• **REQUIREMENT**: Write out, word for word, every line from the one containing "unser Angebot zugegriffen" through the last line of the records below, both ends included.

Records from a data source
__________

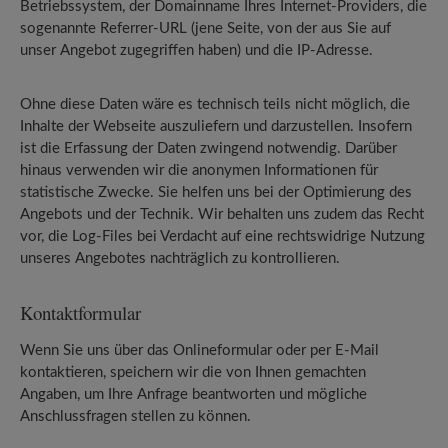
Betriebssystem, der Domainname Ihres Internet-Providers, die
sogenannte Referrer-URL (jene Seite, von der aus Sie auf
unser Angebot zugegriffen haben) und die IP-Adresse.
Ohne diese Daten wäre es technisch teils nicht möglich, die
Inhalte der Webseite auszuliefern und darzustellen. Insofern
ist die Erfassung der Daten zwingend notwendig. Darüber
hinaus verwenden wir die anonymen Informationen für
statistische Zwecke. Sie helfen uns bei der Optimierung des
Angebots und der Technik. Wir behalten uns zudem das Recht
vor, die Log-Files bei Verdacht auf eine rechtswidrige Nutzung
unseres Angebotes nachträglich zu kontrollieren.
Kontaktformular
Wenn Sie uns über das Onlineformular oder per E‑Mail
kontaktieren, speichern wir die von Ihnen gemachten
Angaben, um Ihre Anfrage beantworten und mögliche
Anschlussfragen stellen zu können.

__________

• **RESPONSE BOX**:
unser Angebot zugegriffen haben) und die IP-Adresse.
Ohne diese Daten wäre es technisch teils nicht möglich, die
Inhalte der Webseite auszuliefern und darzustellen. Insofern
ist die Erfassung der Daten zwingend notwendig. Darüber
hinaus verwenden wir die anonymen Informationen für
statistische Zwecke. Sie helfen uns bei der Optimierung des
Angebots und der Technik. Wir behalten uns zudem das Recht
vor, die Log-Files bei Verdacht auf eine rechtswidrige Nutzung
unseres Angebotes nachträglich zu kontrollieren.
Kontaktformular
Wenn Sie uns über das Onlineformular oder per E‑Mail
kontaktieren, speichern wir die von Ihnen gemachten
Angaben, um Ihre Anfrage beantworten und mögliche
Anschlussfragen stellen zu können.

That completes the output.